Когда, после четырех лет войны, Пинхас Фрадкин возвращался домой в родную деревню, в Израиловку, он в маленькое окошко тесной теплушки видел полное разорение своей, проигравшей войну, страны. Товарняк, набитый демобилизованными солдатами, соломой и вшами, медленно полз по степи мимо покинутых деревень, местечек и городов, больше стоял, чем шел, и пересекал всевозможные владения и границы на теле разорванной страны. На некоторых станциях несли охрану польские солдаты в фуражках, похожих на гоменташи[81]. В других местах еще стояли немолодые немецкие резервисты с пиками на касках, надетых на круглые бритые головы, и с трубками во рту или демобилизованные австрияки в обмотках. Кое-где всем заправляли вооруженные украинские хлопцы в полушубках и хвостатых шапках. Те из них, что пообразованней, на хохлацко-русском наречии призывали демобилизованных солдат из поезда вступать в их ряды, чтобы прогнать красных кацапов, врагов церкви, которые хотят отобрать украинский хлеб и веру. На некоторых станциях путями владели солдаты с красными ленточками на груди и звездами на драных фуражках. Оборванные, с винтовкой, висевшей на веревке поверх ватной фуфайки или ветхой шинели, они, как ни в чем не бывало, пели веселые революционные песни. Парни и девушки в кожаных куртках, с револьверами, заткнутыми за пояс, держали пламенные речи перед прибывавшими демобилизованными солдатами, говоря о земле и о свободе, о войне дворцам и мире хатам. В завшивевших головах солдат от всех этих речей царил хаос. Заворачивая махорку в обрывки прокламаций, которые им то и дело вручали, они никак не могли разобраться в тех словах, которыми им прокричали все уши. Все слова казались правильными, и все — обманными. В переполненном солдатами поезде, перекрывая фронтовые истории и похабные байки, шли бесконечные споры о речах всевозможных ораторов и о том, за кого выгодней снова пойти воевать.
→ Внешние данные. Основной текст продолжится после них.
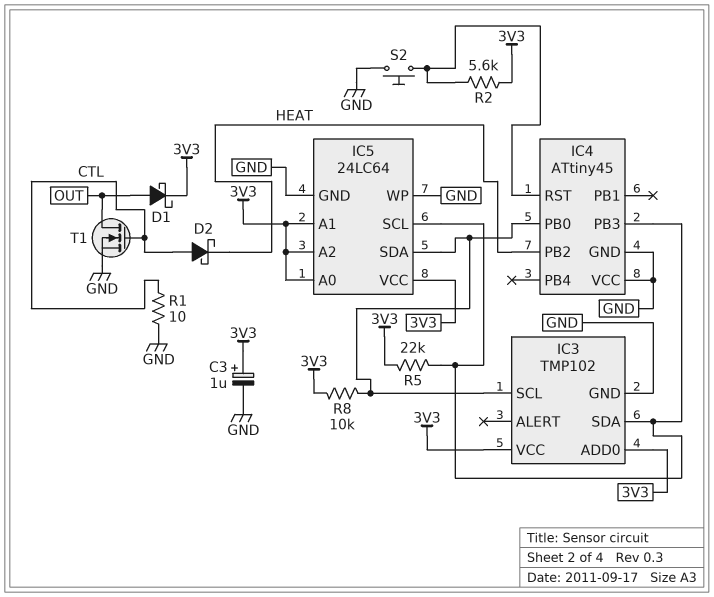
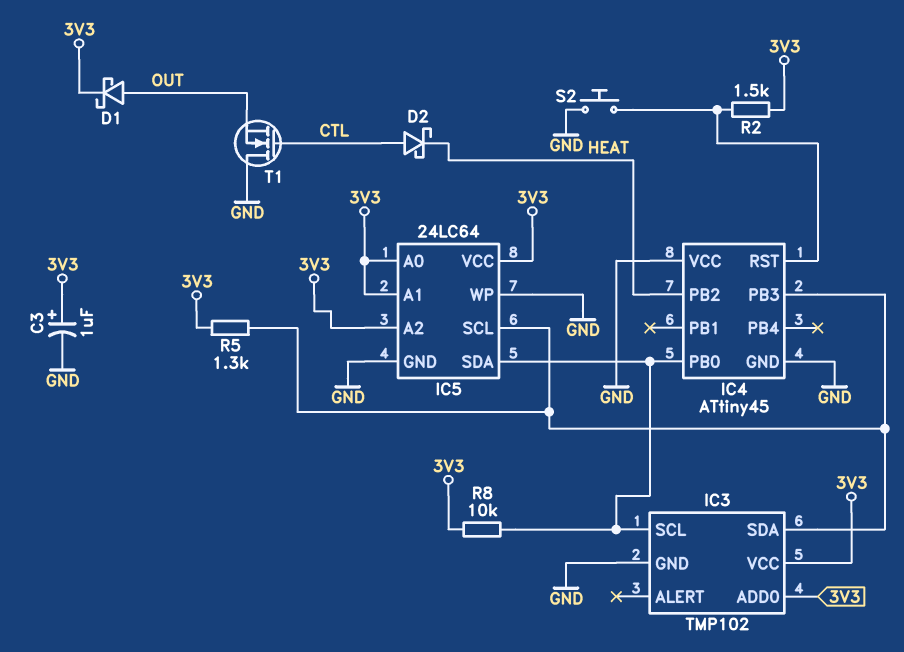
R1: 10 (CTL, GND) -> none
R2: 5.6k (3V3, IC4/RST) -> 1.5k (3V3, IC4/RST)
R5: 22k (3V3, IC3/SDA) -> 1.3k (3V3, IC3/SDA)
T1: NMOS (G CTL, D OUT, S GND) -> NMOS (G CTL, D GND, S OUT)

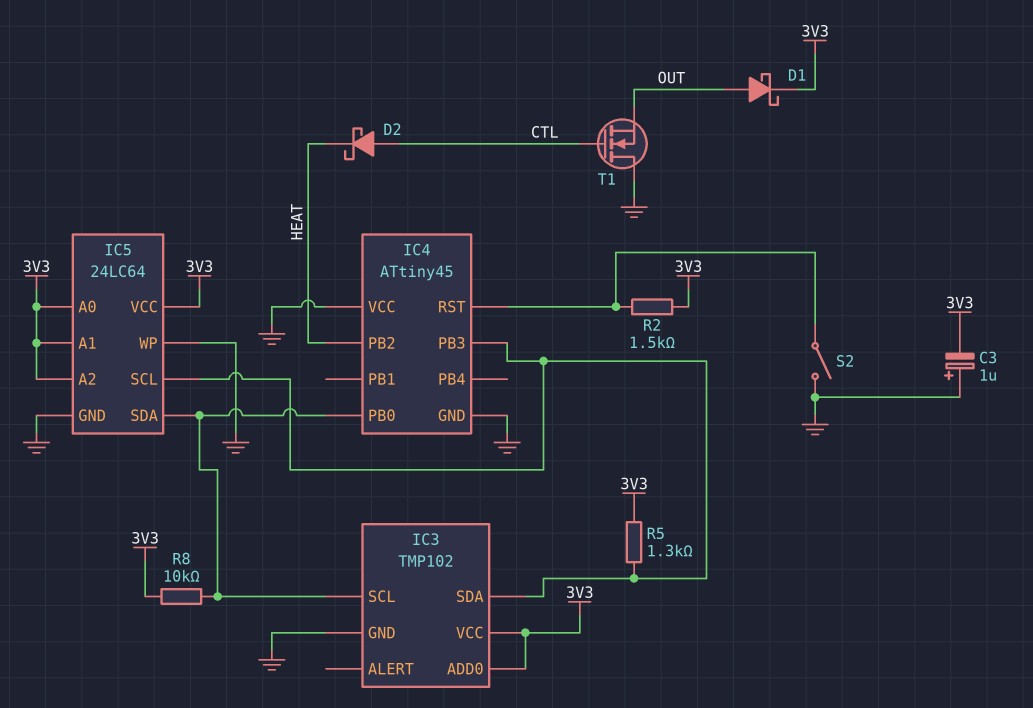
C3: 1uF (plus 3V3, minus GND) -> 1uF (plus GND, minus 3V3)
S2: button (GND, IC4/RST) -> switch (GND, IC4/RST)

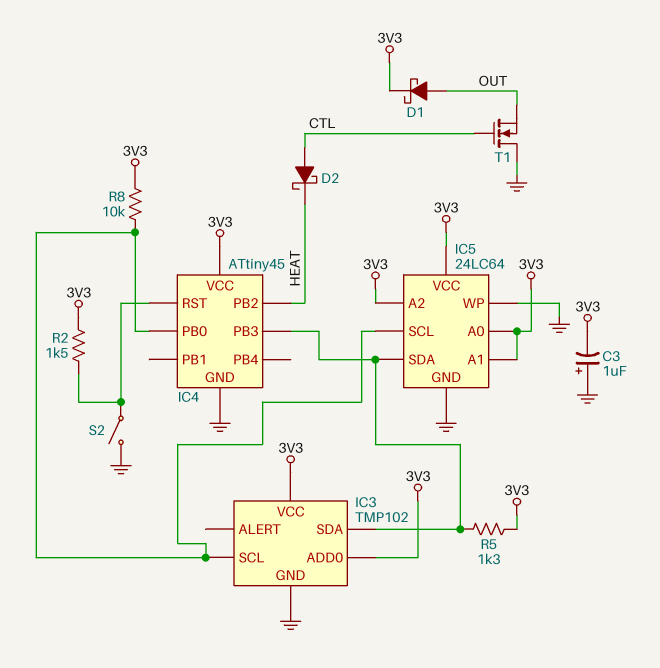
IC4 pin VCC: GND -> 3V3
IC5 pin SCL: IC3/SDA -> IC3/SCL
IC5 pin SDA: IC3/SCL -> IC3/SDA

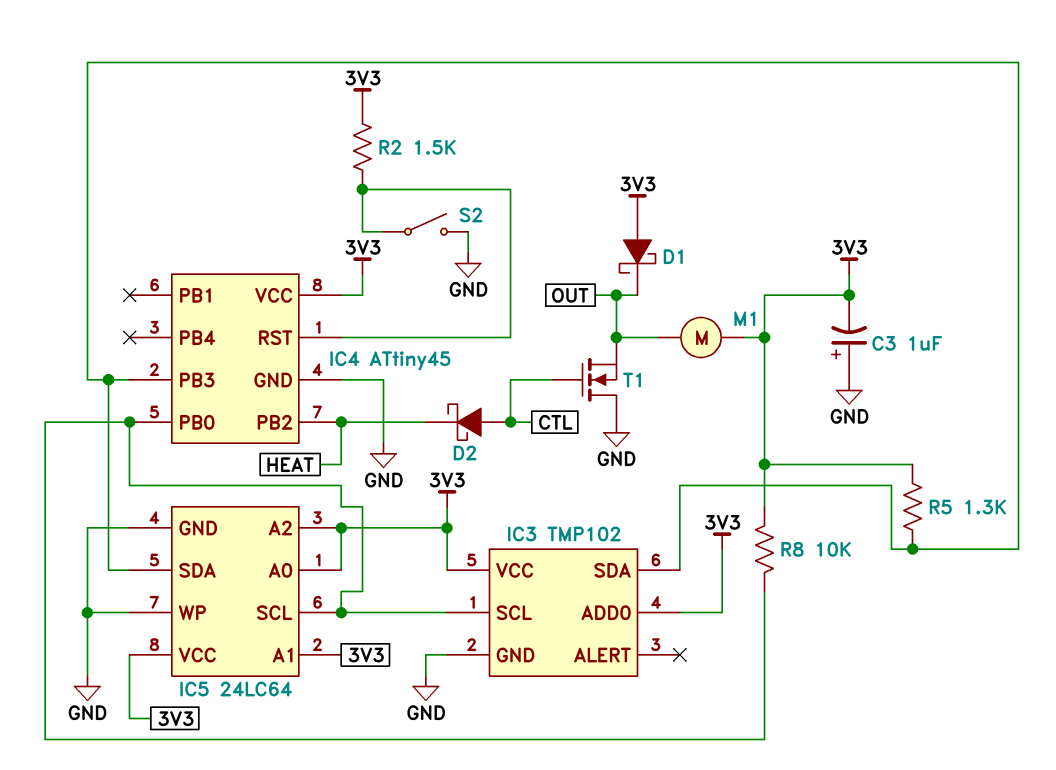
D1: schottky (A OUT, K 3V3) -> schottky (A 3V3, K OUT)
M1: none -> motor (3V3, OUT)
— Ну, что скажешь, чернявый? — спрашивал народ в вагоне у Пинхаса Фрадкина. — Ведь вы, евреи, народ хитрый, умный, все знаете, а ты, кучерявый, ничего не говоришь, только молчишь и смотришь.
Пинхас Фрадкин заворачивал махорку в бумагу и ничего не отвечал солдатам.
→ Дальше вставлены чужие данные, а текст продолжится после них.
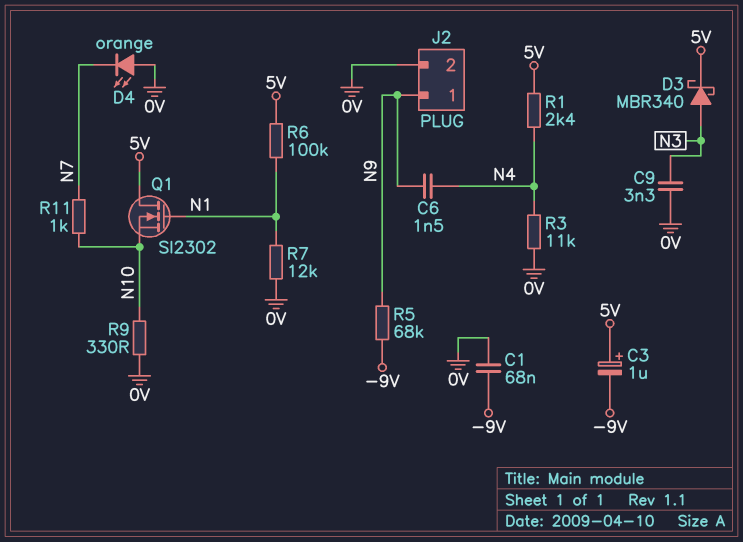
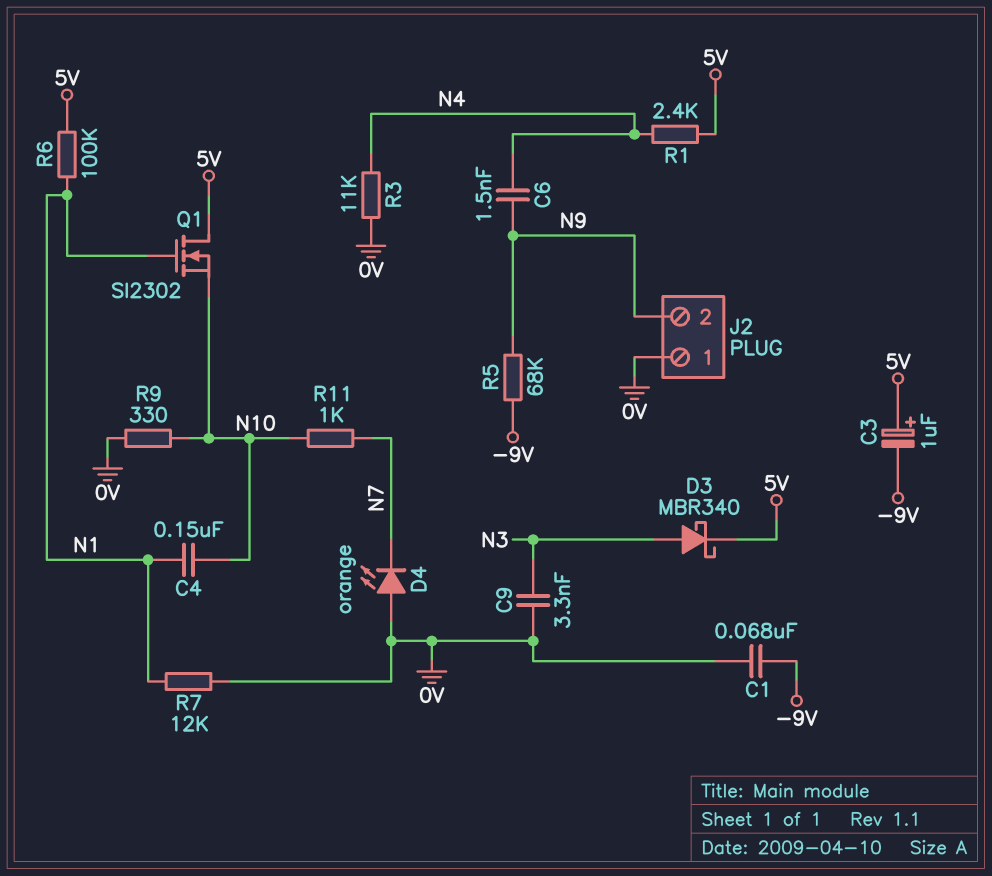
C4: none -> 150nF (N1, N10)
J2 pin 1: N9 -> 0V
J2 pin 2: 0V -> N9

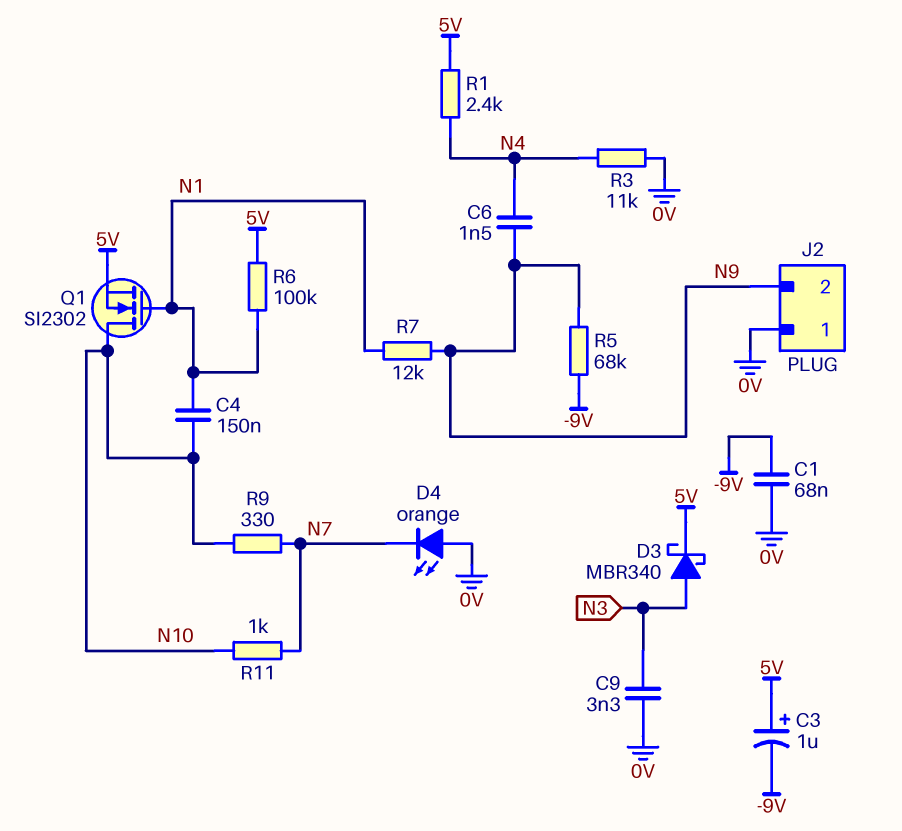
Q1: NMOS SI2302 (G N1, D 5V, S N10) -> NMOS SI2302 (G N1, D N10, S 5V)
R7: 12k (0V, N1) -> 12k (N1, N9)
R9: 330 (0V, N10) -> 330 (N7, N10)

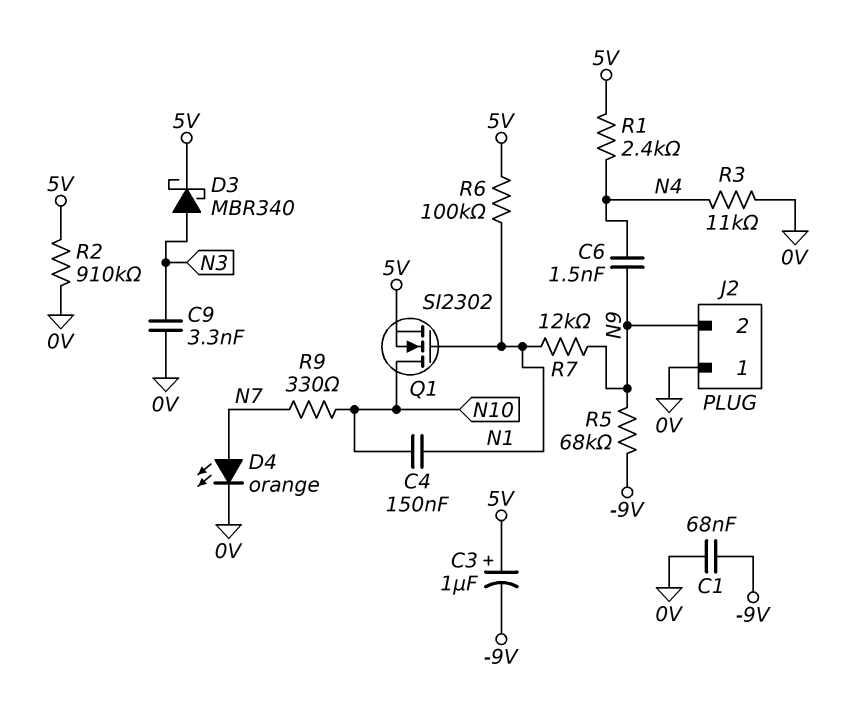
D4: LED orange (A 0V, K N7) -> LED orange (A N7, K 0V)
R2: none -> 910k (0V, 5V)
R11: 1k (N7, N10) -> none

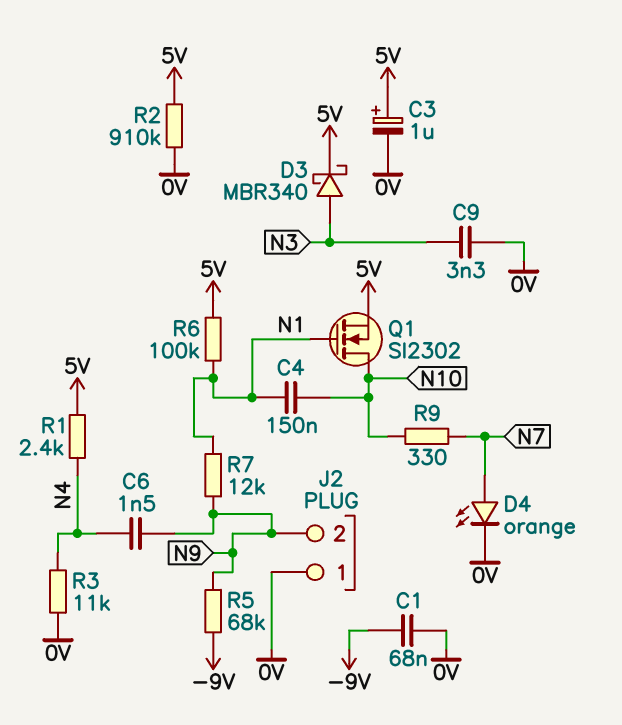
C3: 1uF (plus 5V, minus -9V) -> 1uF (plus 5V, minus 0V)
В поношенной шинели, в стоптанных сапогах и облезлой папахе на черной копне волос, которые он снова отрастил, потому что унтер-офицеры теперь ничего не значили, оборванный, усталый, но широкоплечий, сильный, возмужавший и огрубевший за четыре года войны, Пинхас Фрадкин, конечно, видел и слышал все, что происходило вокруг него, но все это его не касалось. Он не встревал в речи агитаторов на границах, не ввязывался в споры с демобилизованными солдатами в ползущем поезде, которые пытались втянуть его в препирательства. Что могли значить для него все эти люди и речи, когда он был так далек от них? Когда он был на Западе, а сердце его — на Востоке? Как будто бы ничего не произошло за все эти четыре года, с тех самых пор, как его забрали в одесском порту. Его чернокудрой головой по-прежнему владела одна мысль, как и тогда, когда он зубрил математику и латынь и ходил в порт смотреть на пришедшие корабли. Он хотел туда — на Восток. Каждый лишний день в ползущем поезде был для него мукой. Он хотел как можно скорее вернуться домой, повидать родителей, братьев и сестер, порадоваться с ними после четырех лет войны, сразу после этого распрощаться и отплыть на первом же корабле, уходящем из одесского порта. Он теперь почти не вспоминал о математических задачах и греческих классиках, над которыми когда-то так тяжко корпел. В его голове остались только обрывки фраз, но он даже не думал о том, чтобы начать учиться заново. Его окрепшим, огрубевшим рукам хотелось только одного — копать землю в какой-нибудь еврейской колонии под Иерусалимом или сжимать винтовку, защищая еврейские поселения от нападений врагов.